La troisième phase ou plan 3, est la phase la plus rude. Il s’agit du basculement vers une politique de la terre brûlée qui consiste à saper le moral des troupes, des résistants et de la population civile. Cette approche faciliterait la chute du régime pro-occidental de Kiev et la reddition de l’armée ukrainienne.
Quant à la milice privée Wagner, dont l’Ukraine est le véritable berceau, elle sera chargée de missions sales de sabotages, d’assassinats, de viols, et de pillage des musées et des banques. Il n’est pas exclu qu’elle fasse appel à ses éléments les plus aguerris basés en Afrique, au Sahel (Mali, Libye, Soudan, RCA) et au Moyen-Orient (Syrie) pour épauler leurs collègues parachutistes engagés à Khirkiv ou à Kiev.
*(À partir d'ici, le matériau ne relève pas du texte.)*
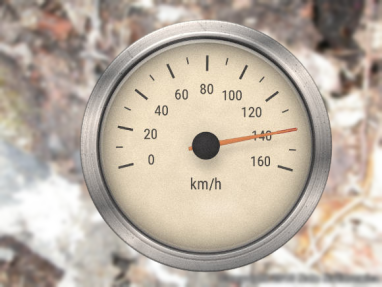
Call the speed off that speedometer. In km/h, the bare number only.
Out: 140
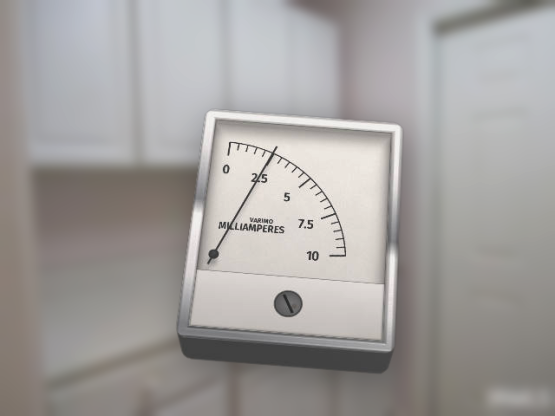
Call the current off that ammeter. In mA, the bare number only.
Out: 2.5
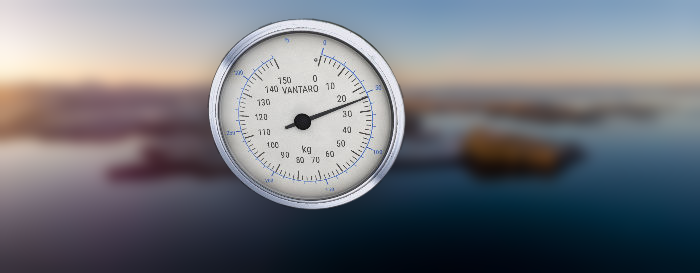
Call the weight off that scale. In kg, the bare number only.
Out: 24
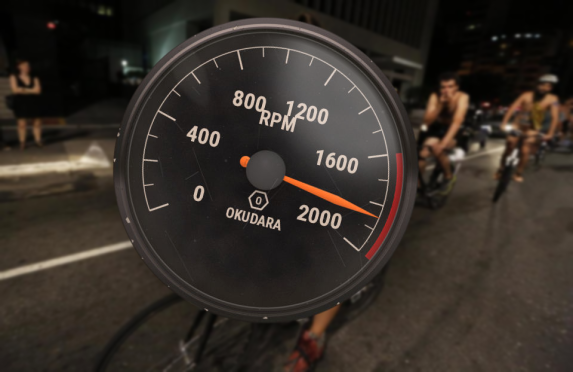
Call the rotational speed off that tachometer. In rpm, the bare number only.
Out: 1850
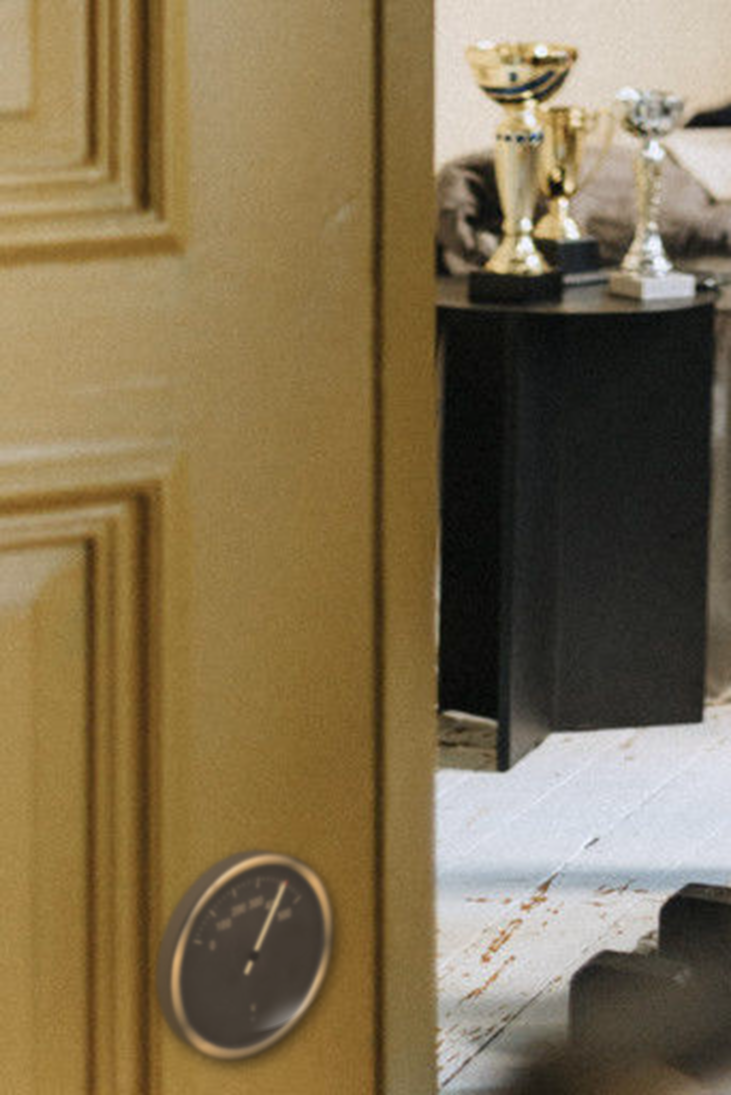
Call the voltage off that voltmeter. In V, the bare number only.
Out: 400
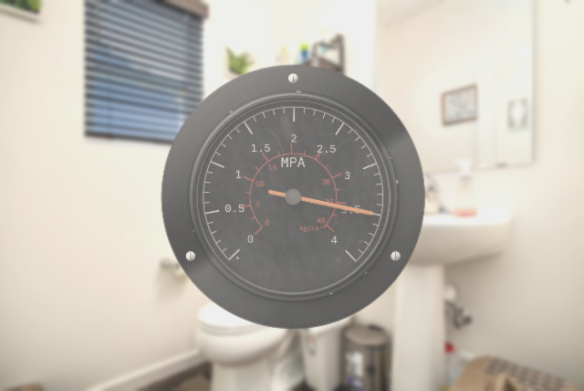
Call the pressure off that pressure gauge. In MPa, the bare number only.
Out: 3.5
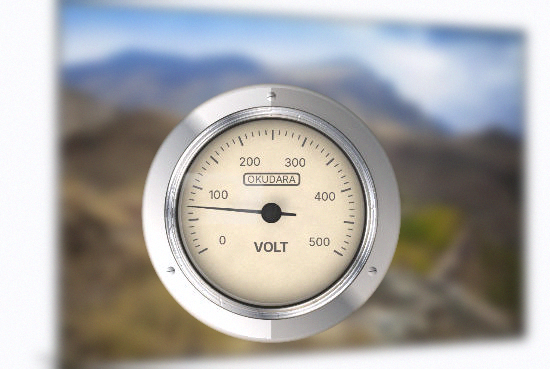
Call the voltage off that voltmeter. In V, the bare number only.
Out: 70
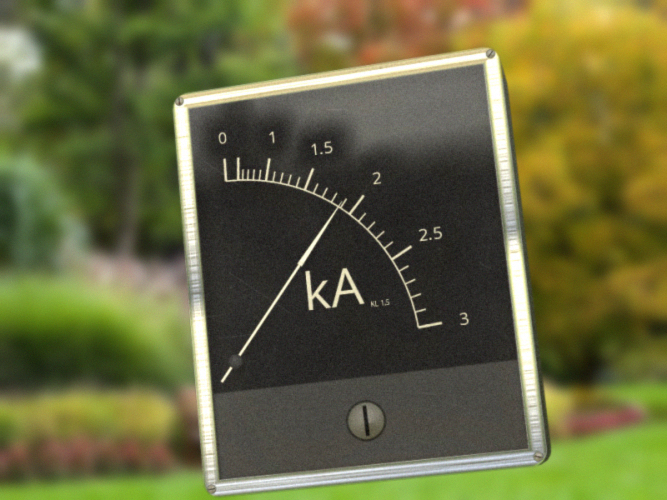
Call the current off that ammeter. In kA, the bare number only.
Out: 1.9
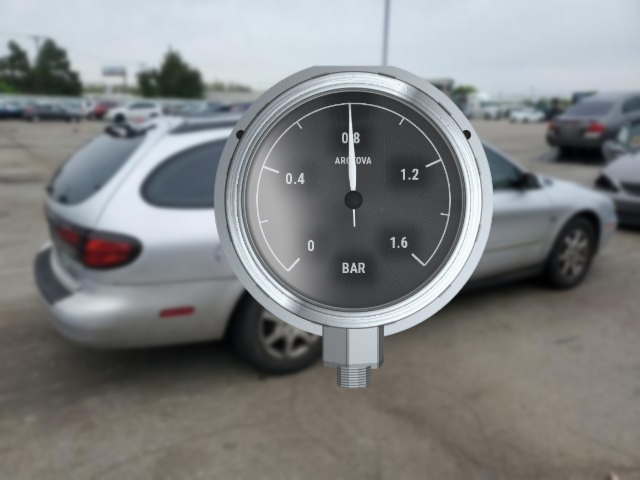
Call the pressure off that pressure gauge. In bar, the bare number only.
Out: 0.8
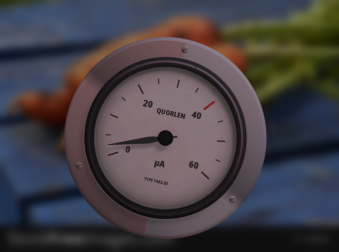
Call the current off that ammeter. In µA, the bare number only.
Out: 2.5
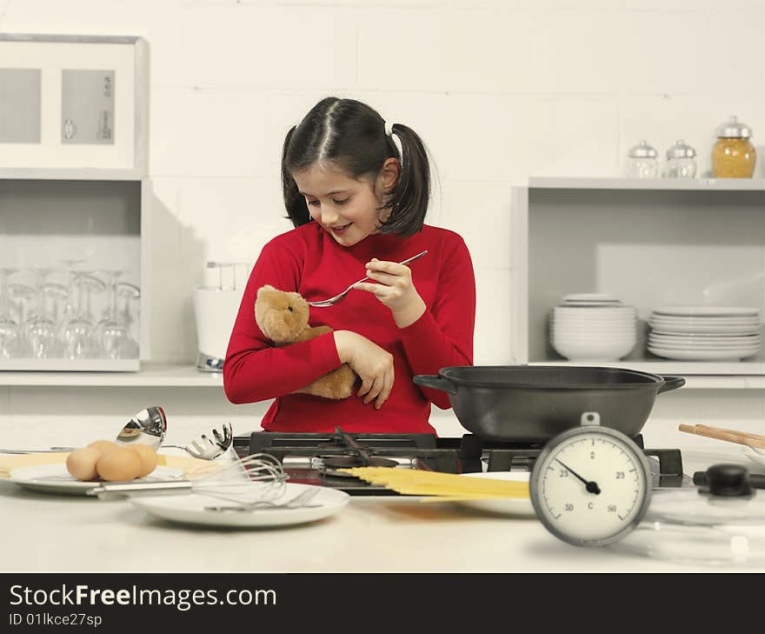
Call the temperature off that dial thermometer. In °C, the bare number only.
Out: -20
Les conséquences collatérales en Afrique
L’engagement militaire russe en Ukraine et les sanctions très lourdes sur l’économie de ce pays auraient un impact direct sur les pays africains au niveau commercial, militaire et culturel. Beaucoup d’États africains importent le blé, les pesticides, les engrais, des produits manufacturés et le matériel militaire de Russie et d’Ukraine. Ils y envoient aussi leurs étudiants dans leurs universités. La guerre a déjà impacté les exportations de plusieurs pays africains, le Kenya, la Tanzanie, la Zambie, etc. D’une manière générale, aussi bien les importations que les exportations sont pénalisées par la situation actuelle.
Le vote de la résolution de l’assemblée générale de l’ONU a montré qu’il y a encore quelques pays qui se sont abstenus en raison de leurs liens privilégiés avec la Russie. Cette dernière est liée par des accords militaires et sécuritaires avec un certain nombre d’États africains dont l’Algérie qui est le facilitateur et le soutien financier et logistique de la milice Wagner au Sahel.
Conclusion
Plusieurs villes ukrainiennes seront peut-être rasées comme Grozny en Tchétchénie et Alep en Syrie. Cela ne veut pas dire que l’invasion de ce pays européen par les Russes atteindra tous les objectifs de soumission des Ukrainiens qui continueraient la résistance grâce au soutien multiforme de l’OTAN. Un front international de volontaires est ouvert. Il vient s’ajouter à la destruction de l’Ukraine et pourrait mondialiser le conflit comme ce fut le cas en Espagne en 1936 et en Afghanistan en 1978 mais avec cette fois-ci une idéologie dominante libérale. Pour abattre toutes les cartes, les Russes vont alors vraisemblablement tenter de récupérer la partie russophone de la Moldavie et de la Géorgie et pourquoi pas des pays baltes. Le révisionnisme russe essaiera en fin de compte de faire reculer l’OTAN à ses frontières antérieures à la chute du mur de Berlin en 1989.
Selon les propos de Poutine et de Macron, l’avenir serait donc très sombre et pourrait dégénérer en conflit mondial.
Ce conflit européen aurait sans doute des conséquences gravissimes en Afrique, notamment au Sahel où la Russie a des projets d’investissements colossaux. Selon la doctrine de Poutine, l’Afrique est l’avenir du monde.
Avant que ce conflit ne s’élargisse aux autres continents, rappelons cette citation d’Hérodote que Raymond Aron fit graver sur son épée d’académicien : « aucun homme n’est assez dénué de raison pour préférer la guerre à la paix ».